Hunter has of course gone on to his solo career ever since and covering that would probably require a whole new GDR in itself (as a starting point though, give his self-titled debut, 1976's All-American Alien Boy and 1977's Overnight Angels a spin as well as his underrated collaboration with various Boys and Crybabys, 1995's Dirty Laundry) as well as producing one of the ultimate glam-punk albums, Generation X's Valley of the Dolls. Ralphs would go on to '70s AOR mainstays Bad Company and Ronno would put out a couple of decent solo albums (1975's Slaughter On Tenth Avenue which was part-inspiration for Slaughter & The Dogs to get their name from along with Bowie's Diamond Dogs and contains the excellent Growin' Up And I'm Fine, his best solo song, and 1976's Play Don't Worry) as well as collaborating with Hunter on a few albums before his untimely death in 1993 with one of his final recorded sessions being to play the guitar solo on the Wildhearts classic My Baby Is A Headfuck - Ronson was originally down to produce the album but his ill-health sadly restricted him to just that track. However, I remember doing an interview with Ginger many moons ago where he said that working with Ronno was one of his favourite memories and even though it was only briefly he learned an awful lot from the guitar legend.

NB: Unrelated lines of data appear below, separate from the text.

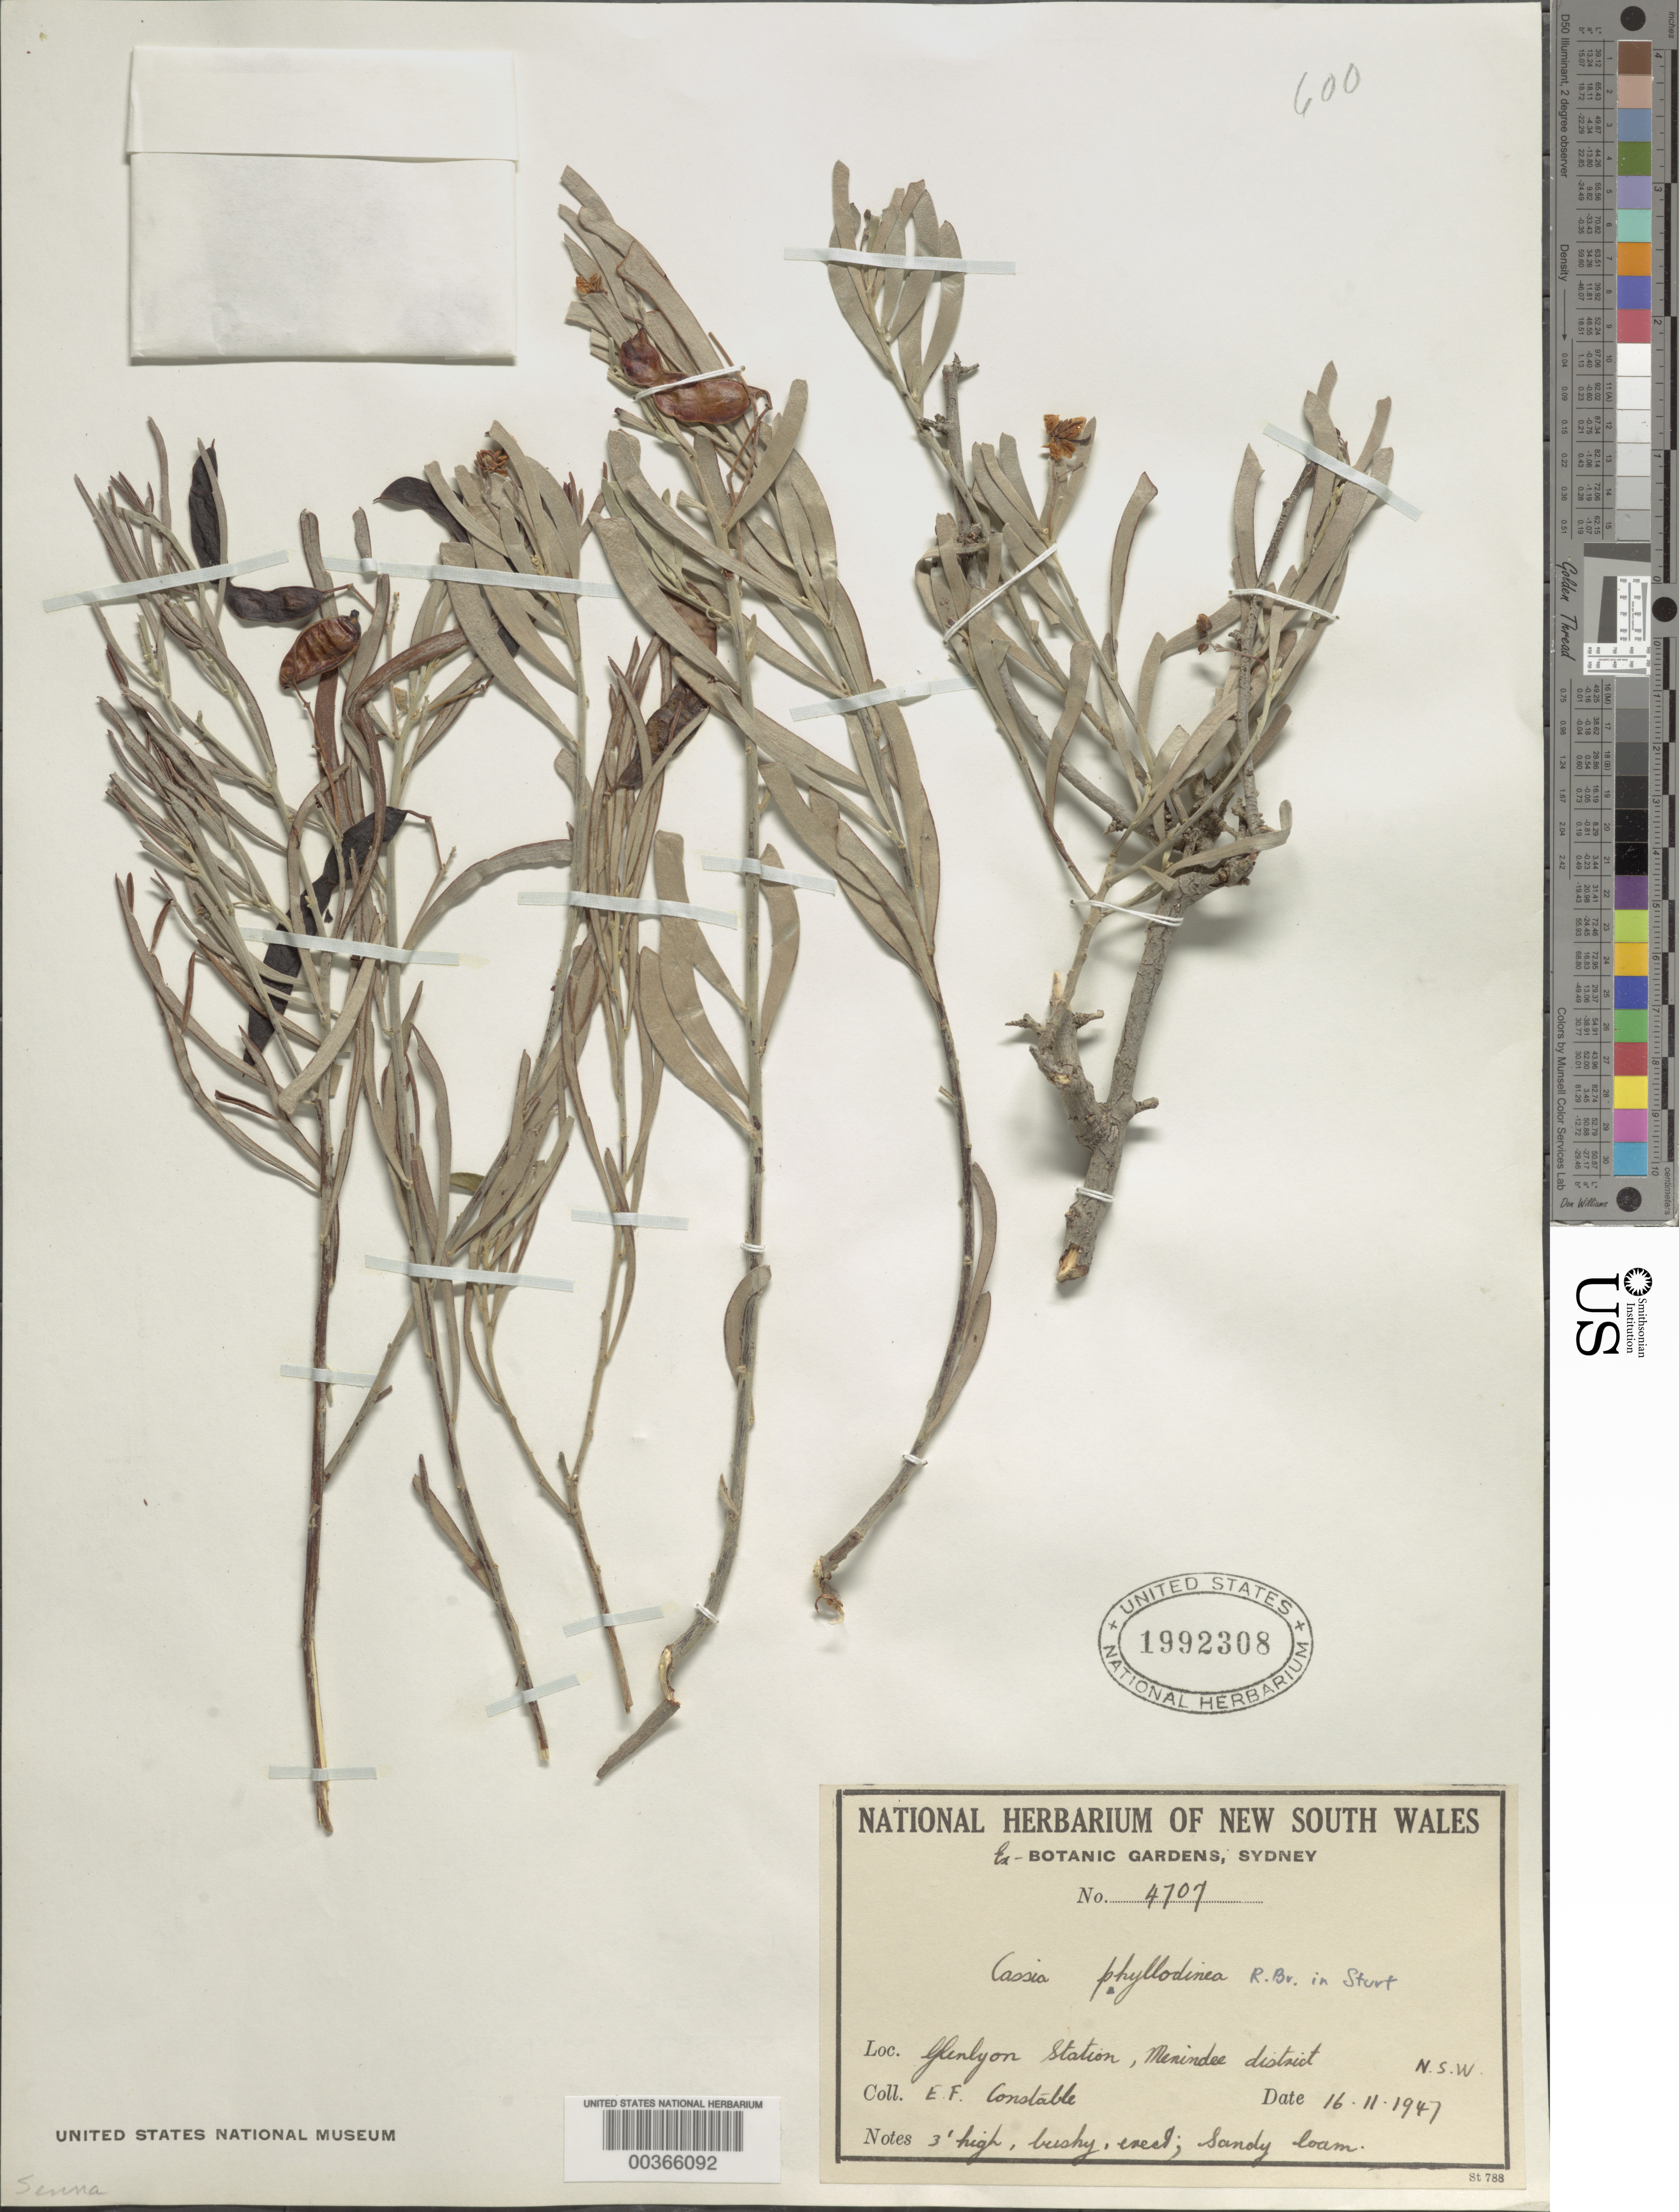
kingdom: Plantae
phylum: Tracheophyta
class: Magnoliopsida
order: Fabales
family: Fabaceae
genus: Senna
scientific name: Senna artemisioides subsp. petiolaris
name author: Randell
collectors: E. F. Constable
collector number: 4707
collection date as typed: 16 Nov 1947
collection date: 1947-11-16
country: Australia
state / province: New South Wales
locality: Menindee dist. (?), glenlyon station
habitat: Sandy loam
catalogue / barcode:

Anyway, that turned into a bit of an epic didn't it?! Hopefully it's a good retrospective on Mott the Hoople's less well known material and has encouraged you to check a few of them out. I won't lie, they're up there with Bowie, T-Rex and the Sweet as one of my favourite glam bands but there was always so much more to them than that. One thing that’s become apparent while typing this article up and the sheer amount of links to other GDR articles that I’ve had to put in here - these guys were a key influence on a LOT of my favourite bands, as well as the already mentioned, the Dogs D’Amour supported Hunter and Ronson on one of their first US tours and obviously there’s the Down ‘n’ Outz, formed by Def Leppard’s Joe Elliott, half the Quireboys and Share from Vixen/Bubble who started out as a Mott/Hunter/British Lions covers band. People often understandably refer to Hanoi Rocks as the godfathers of glam-punk but to me, it’s Mott (and probably the Faces, Slade and the Sweet as well) who were the first ones to blend that T-Rex style elfin boogie with that brick wall rock sound to such thrilling effect - you could even probably make a case for the Stones there as well to be honest. And even though Wildlife is a more gentle and thoughtful affair, it’s still a very underrated album which more than deserves its place in their pantheon.